Ellen Evert Hopman’s The Sacred Herbs of Samhain is a fascinating sourcebook of lore, history, magical methods, and practical information regarding plants sacred to the festival of Samhain. Samhain, observed at the end of the Celtic year as autumn turns to winter, is also noted for being a time when ancestral and otherworldly spirits are most likely to interact with the living.

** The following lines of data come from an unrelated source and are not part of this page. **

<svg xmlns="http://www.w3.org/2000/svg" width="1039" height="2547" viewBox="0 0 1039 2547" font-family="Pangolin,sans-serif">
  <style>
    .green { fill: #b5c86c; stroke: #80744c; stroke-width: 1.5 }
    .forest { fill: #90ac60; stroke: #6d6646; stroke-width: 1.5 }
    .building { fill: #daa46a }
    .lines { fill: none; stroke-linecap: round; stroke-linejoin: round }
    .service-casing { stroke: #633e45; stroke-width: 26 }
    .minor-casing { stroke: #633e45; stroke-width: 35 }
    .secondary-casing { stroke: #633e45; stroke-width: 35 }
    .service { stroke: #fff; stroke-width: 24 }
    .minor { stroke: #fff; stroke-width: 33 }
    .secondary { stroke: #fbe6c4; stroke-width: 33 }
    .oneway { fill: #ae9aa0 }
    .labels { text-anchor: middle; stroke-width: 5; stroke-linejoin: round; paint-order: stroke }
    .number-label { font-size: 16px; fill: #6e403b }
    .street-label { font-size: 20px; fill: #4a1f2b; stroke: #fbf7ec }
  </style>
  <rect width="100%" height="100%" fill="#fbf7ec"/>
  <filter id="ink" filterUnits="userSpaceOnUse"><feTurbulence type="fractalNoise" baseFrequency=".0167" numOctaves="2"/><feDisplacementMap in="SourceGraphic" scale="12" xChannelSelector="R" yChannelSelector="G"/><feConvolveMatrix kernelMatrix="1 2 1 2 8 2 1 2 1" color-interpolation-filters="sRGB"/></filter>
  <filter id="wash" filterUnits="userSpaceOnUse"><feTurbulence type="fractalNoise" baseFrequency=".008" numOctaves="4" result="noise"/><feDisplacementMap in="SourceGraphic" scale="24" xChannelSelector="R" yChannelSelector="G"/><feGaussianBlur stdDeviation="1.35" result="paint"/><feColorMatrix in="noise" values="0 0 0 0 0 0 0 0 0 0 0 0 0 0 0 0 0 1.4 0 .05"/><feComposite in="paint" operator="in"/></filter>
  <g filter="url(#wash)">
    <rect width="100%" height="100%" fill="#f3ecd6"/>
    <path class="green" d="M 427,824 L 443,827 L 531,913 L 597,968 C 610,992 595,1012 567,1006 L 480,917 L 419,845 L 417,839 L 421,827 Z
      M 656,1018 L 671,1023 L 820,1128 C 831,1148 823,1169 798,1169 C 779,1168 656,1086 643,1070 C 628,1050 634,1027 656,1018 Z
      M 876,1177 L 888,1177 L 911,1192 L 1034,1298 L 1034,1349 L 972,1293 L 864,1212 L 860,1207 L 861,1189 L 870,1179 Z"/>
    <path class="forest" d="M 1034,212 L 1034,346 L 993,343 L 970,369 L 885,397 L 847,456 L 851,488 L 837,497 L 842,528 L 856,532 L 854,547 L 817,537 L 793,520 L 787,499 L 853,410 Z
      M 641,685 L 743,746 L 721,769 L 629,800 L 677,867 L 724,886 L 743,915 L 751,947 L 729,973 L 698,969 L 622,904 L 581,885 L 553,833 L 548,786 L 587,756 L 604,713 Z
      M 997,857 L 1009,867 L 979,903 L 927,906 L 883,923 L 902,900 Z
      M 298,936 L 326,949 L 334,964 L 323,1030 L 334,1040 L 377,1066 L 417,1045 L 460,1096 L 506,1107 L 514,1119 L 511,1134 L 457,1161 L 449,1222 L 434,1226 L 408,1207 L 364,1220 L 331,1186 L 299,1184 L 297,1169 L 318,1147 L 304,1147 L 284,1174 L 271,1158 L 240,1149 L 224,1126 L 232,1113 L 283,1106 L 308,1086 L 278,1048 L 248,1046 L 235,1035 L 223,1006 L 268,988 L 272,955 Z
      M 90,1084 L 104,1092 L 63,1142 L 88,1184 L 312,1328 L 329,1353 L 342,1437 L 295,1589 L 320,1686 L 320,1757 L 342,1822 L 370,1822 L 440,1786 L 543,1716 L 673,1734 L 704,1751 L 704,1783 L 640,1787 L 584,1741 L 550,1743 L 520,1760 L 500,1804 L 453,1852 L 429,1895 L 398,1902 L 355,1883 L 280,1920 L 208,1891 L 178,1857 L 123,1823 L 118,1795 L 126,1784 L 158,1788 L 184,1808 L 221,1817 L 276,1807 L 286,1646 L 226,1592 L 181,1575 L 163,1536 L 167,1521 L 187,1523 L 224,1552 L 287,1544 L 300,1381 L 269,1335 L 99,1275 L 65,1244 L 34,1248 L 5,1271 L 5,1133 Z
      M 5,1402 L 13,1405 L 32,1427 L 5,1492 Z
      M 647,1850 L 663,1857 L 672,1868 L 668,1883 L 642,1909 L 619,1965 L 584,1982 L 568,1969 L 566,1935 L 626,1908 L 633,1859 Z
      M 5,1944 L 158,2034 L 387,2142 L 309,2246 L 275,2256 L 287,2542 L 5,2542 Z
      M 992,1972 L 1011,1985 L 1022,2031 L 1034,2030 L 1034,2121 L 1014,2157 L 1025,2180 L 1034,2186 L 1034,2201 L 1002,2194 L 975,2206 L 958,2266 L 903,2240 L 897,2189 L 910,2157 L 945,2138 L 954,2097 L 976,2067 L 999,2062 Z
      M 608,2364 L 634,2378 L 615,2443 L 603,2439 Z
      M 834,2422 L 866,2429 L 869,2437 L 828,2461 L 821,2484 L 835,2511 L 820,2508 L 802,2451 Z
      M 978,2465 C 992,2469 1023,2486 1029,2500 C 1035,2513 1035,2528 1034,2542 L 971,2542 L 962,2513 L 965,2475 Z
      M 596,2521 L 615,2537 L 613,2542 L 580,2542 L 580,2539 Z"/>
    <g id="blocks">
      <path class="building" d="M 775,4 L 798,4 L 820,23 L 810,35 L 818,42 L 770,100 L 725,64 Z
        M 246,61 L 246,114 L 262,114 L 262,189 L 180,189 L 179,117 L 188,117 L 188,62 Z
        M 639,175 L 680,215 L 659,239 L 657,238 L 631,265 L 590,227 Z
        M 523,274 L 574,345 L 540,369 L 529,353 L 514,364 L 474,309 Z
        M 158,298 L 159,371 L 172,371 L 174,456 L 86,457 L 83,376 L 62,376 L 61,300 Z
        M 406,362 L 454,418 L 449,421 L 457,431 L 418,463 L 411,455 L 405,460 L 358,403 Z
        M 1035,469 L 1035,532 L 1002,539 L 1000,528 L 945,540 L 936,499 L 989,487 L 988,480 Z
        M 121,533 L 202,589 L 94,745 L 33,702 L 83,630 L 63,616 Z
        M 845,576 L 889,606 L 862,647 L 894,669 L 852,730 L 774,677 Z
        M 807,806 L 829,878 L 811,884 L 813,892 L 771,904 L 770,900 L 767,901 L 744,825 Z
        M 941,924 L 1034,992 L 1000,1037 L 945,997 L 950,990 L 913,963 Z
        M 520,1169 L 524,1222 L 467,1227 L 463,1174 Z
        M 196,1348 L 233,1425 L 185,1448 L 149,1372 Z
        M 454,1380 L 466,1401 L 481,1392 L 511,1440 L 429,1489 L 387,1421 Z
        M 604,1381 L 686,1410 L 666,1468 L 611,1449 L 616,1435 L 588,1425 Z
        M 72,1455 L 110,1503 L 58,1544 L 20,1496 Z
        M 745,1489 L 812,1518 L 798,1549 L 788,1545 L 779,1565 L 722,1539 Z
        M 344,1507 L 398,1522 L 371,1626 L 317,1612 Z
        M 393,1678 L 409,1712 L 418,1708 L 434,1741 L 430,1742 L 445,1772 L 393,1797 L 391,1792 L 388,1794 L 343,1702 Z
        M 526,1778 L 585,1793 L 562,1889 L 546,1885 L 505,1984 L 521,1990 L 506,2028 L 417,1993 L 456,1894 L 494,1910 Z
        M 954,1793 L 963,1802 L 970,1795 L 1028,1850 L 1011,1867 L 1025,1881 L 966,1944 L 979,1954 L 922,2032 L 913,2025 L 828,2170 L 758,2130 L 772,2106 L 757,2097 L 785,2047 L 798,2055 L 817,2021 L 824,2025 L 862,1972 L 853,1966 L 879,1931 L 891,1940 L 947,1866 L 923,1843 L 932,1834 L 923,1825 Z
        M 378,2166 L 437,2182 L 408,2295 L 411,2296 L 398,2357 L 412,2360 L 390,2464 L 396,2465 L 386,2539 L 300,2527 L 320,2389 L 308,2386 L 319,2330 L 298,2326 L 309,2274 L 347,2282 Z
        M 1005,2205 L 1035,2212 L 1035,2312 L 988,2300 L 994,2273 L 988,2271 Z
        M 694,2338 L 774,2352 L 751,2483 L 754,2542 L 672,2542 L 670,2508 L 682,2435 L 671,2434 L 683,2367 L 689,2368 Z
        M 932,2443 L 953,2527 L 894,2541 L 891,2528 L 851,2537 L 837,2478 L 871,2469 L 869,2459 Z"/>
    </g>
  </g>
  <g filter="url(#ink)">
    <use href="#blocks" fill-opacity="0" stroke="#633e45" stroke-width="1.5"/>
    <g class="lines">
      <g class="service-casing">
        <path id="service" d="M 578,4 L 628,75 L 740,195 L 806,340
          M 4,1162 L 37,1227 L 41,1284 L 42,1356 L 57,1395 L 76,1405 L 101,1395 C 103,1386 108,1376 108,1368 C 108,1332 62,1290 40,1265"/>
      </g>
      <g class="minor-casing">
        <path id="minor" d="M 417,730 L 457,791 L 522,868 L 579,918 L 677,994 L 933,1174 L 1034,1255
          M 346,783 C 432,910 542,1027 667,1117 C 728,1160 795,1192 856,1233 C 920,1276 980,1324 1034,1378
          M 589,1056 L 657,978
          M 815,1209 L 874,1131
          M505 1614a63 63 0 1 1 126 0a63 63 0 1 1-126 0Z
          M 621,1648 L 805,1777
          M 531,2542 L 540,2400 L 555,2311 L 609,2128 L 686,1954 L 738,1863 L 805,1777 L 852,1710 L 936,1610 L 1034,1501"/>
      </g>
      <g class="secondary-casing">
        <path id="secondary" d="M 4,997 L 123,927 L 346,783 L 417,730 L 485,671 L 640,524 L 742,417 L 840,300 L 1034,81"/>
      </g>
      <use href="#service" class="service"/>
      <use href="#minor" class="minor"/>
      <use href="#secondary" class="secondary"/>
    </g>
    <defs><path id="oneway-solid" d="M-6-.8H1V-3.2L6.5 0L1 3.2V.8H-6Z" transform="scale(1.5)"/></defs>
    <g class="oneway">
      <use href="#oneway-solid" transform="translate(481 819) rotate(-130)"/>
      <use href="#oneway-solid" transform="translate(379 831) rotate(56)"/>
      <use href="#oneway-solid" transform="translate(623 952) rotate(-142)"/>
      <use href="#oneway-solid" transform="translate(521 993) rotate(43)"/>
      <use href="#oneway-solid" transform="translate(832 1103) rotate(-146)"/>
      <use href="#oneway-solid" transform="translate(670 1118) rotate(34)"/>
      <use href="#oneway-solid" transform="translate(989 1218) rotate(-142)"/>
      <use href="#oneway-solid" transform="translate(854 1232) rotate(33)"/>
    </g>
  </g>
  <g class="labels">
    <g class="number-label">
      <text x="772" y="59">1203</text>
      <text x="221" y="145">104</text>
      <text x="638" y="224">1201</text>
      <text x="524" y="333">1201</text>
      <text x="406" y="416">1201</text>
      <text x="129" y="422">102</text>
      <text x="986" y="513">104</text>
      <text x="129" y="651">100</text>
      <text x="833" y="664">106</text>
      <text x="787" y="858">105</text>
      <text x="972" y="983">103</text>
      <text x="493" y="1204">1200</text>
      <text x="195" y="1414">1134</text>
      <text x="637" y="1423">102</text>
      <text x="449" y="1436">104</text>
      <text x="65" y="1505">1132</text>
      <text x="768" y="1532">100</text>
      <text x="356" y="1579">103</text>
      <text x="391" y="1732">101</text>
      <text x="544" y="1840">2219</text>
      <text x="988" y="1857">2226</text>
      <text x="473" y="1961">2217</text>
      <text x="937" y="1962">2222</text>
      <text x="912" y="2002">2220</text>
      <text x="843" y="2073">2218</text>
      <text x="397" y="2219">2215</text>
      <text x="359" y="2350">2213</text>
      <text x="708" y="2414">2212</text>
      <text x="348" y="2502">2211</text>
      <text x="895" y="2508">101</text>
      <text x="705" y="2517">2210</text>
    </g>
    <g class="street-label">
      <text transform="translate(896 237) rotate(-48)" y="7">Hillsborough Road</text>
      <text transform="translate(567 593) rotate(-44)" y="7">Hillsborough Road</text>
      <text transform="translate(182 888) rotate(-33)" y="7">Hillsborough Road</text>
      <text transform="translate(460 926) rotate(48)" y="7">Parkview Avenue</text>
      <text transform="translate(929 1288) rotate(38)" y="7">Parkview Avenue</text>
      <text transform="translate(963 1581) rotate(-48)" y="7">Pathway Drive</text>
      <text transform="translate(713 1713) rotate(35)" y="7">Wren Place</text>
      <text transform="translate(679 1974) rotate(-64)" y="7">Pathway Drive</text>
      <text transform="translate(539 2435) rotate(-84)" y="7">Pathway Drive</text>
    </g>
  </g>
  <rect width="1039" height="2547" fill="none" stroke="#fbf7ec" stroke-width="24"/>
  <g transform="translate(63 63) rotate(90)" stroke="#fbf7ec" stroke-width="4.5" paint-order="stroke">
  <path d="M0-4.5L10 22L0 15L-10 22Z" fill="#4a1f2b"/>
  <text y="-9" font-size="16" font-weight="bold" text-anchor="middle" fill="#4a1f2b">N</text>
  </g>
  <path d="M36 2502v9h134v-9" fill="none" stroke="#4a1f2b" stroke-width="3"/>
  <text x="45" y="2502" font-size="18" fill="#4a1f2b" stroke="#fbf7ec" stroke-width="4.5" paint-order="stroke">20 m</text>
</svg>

Drawing on her extensive experience as a teacher, lay homeopath, herbalist, and Druid, Hopman’s compilation of herbal and spiritual wisdom is well referenced and engaging. Over 70 plants and trees are included, each featuring healing properties, cautionary advice, magical uses, and traditional reverence. Apples, for example, show their otherworldly link through the pentagram of seeds visible when the fruit is cut in half, while rosemary can help cure eczema and was worn by Greek scholars for its ability to improve focus and memory retention.

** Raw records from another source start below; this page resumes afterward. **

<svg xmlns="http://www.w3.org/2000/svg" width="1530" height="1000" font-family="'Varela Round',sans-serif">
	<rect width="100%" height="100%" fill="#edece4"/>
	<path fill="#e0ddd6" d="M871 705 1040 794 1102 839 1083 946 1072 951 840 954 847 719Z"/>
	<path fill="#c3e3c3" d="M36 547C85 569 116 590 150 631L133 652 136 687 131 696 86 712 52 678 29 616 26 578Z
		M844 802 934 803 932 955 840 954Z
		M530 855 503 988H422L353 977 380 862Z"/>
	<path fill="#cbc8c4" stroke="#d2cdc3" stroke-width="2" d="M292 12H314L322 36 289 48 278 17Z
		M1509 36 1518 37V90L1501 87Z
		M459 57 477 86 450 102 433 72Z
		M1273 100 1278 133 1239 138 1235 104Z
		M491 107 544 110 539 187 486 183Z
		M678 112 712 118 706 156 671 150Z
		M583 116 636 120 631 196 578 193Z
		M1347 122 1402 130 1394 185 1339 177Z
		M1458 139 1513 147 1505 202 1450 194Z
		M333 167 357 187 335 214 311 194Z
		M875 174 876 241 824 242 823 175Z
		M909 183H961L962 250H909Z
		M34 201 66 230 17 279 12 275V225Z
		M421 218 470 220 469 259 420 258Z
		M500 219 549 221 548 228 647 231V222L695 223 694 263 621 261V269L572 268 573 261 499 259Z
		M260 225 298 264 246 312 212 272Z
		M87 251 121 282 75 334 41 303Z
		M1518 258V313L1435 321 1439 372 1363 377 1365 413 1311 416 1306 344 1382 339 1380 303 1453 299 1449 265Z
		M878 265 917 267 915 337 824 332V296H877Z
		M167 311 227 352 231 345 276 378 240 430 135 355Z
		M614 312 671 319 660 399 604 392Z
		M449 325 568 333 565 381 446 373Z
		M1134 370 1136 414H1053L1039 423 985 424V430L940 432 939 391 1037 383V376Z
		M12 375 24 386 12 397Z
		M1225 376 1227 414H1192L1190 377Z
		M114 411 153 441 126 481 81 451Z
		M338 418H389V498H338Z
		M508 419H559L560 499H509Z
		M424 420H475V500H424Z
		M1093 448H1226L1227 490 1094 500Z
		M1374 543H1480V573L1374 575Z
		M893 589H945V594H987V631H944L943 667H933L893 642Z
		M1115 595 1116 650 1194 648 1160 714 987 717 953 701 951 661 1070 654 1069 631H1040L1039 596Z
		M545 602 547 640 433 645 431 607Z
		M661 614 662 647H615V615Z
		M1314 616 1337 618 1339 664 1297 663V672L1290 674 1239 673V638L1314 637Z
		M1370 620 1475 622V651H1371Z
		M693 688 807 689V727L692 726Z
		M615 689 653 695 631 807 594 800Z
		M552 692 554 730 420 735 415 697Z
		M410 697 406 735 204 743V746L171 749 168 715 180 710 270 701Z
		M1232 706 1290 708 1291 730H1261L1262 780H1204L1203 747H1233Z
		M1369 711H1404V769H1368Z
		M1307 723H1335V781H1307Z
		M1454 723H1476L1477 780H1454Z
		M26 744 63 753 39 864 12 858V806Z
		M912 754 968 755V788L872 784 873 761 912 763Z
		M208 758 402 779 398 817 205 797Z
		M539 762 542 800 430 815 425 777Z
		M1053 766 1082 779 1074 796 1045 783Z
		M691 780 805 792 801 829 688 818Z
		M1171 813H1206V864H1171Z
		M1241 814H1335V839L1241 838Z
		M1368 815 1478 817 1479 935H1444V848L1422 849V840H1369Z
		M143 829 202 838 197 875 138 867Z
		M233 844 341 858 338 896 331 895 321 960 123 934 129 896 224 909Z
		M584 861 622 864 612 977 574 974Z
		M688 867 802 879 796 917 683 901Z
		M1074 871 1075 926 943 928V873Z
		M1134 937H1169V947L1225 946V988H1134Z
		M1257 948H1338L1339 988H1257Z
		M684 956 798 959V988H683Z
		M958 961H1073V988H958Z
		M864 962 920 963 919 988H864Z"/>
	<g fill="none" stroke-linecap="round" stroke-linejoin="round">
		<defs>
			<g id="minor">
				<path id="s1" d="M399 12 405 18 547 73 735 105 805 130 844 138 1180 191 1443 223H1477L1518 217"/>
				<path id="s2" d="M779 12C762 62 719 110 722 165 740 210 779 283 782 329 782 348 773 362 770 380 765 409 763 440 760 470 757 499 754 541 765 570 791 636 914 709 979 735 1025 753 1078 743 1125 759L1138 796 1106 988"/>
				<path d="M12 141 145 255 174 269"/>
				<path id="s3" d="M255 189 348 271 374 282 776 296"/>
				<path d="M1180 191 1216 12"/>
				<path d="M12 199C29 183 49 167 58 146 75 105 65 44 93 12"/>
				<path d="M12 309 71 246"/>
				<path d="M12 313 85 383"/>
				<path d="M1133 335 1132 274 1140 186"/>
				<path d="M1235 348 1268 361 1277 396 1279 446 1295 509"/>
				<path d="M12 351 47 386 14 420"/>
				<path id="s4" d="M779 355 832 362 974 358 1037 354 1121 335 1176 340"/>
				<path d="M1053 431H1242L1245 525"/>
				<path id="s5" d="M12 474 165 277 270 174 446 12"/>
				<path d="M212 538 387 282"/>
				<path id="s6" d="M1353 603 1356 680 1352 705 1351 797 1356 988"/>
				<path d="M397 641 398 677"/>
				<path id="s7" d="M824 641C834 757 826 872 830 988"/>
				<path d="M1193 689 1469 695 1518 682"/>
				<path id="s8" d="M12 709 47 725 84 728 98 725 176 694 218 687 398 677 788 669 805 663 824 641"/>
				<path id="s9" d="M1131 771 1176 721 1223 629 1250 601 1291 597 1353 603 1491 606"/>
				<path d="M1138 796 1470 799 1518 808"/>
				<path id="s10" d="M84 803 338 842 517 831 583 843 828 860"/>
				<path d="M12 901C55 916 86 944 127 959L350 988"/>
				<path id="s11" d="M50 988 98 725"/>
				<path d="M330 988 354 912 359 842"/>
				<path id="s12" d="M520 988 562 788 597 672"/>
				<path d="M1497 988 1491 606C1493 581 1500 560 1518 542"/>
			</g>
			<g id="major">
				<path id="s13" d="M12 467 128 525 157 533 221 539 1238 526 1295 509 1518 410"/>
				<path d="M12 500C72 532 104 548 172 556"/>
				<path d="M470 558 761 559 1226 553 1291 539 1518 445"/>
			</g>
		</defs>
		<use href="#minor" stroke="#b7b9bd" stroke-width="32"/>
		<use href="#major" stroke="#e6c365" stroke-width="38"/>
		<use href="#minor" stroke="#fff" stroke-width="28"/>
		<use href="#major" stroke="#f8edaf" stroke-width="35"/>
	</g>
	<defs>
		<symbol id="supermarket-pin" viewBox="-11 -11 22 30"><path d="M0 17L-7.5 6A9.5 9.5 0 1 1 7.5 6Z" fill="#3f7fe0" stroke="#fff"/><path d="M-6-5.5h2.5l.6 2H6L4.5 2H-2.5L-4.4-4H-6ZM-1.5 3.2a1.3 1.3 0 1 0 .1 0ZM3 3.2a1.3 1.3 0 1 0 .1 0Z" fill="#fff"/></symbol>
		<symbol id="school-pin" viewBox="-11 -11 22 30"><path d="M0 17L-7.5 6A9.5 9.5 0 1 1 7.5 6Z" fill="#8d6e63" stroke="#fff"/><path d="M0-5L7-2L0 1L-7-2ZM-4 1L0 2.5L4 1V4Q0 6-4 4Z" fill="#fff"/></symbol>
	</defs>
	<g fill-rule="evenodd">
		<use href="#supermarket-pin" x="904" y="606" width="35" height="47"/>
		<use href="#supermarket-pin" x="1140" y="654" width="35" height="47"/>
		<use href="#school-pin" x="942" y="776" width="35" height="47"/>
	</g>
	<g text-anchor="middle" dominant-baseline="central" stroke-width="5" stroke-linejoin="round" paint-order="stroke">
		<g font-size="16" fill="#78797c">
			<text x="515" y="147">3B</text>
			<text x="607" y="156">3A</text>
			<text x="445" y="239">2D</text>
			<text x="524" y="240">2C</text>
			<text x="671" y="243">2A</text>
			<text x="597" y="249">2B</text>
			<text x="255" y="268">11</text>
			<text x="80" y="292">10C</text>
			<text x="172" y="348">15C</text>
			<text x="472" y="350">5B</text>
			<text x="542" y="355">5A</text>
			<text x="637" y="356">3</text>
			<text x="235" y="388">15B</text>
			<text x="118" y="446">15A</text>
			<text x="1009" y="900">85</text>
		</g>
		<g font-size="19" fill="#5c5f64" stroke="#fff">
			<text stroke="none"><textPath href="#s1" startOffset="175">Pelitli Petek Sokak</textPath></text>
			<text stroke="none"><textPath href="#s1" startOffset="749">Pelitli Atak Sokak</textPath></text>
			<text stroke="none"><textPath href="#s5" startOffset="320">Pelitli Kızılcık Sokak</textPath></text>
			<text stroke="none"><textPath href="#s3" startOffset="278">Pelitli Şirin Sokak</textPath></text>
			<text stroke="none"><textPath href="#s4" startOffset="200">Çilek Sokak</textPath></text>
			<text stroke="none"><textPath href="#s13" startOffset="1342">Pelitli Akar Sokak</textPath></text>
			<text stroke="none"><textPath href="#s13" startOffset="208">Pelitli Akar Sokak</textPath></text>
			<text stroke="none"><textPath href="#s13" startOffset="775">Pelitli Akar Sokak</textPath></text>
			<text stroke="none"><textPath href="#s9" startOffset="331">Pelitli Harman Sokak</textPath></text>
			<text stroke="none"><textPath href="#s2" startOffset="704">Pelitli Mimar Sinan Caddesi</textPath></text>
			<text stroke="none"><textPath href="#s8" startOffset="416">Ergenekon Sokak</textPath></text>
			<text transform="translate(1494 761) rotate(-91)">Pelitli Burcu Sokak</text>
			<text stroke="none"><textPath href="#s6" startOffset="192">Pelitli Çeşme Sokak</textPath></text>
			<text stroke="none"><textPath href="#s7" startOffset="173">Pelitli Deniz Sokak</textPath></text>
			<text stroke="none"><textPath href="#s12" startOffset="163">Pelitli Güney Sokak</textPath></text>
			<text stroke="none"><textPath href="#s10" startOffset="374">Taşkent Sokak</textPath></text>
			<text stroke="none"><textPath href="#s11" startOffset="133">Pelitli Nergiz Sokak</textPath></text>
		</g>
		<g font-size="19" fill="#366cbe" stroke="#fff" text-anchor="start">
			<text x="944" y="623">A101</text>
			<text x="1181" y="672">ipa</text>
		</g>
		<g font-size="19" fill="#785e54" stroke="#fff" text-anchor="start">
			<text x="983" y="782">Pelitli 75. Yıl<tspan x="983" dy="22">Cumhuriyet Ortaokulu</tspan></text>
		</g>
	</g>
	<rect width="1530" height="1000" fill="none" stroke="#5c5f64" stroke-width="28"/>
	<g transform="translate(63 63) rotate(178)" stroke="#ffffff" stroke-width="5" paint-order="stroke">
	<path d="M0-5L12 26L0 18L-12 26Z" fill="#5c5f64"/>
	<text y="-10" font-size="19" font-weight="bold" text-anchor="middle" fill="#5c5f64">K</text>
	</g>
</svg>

The book features botanical illustrations and intriguing recipes, such as the star anise added to Dia de los Muertos’s Pan de Muerto (Bread of the Dead), or the ground acorns for Acorn Flour Cake, also made with cinnamon, nutmeg, honey, and applesauce.
The Sacred Herbs of Samhain concludes with detailed instructions on how to hold a Samhain “Dumb Supper”—a gathering of the living with an open invitation to those who have passed away. Foods are prepared, the table decorated and set, candles are lit, and silence is mandatory throughout the meal.
Though its focus is on the beautiful and haunting time of Samhain, The Sacred Herbs of Samhain can be used year-round to appreciate and explore the cycles of our natural and mystical world.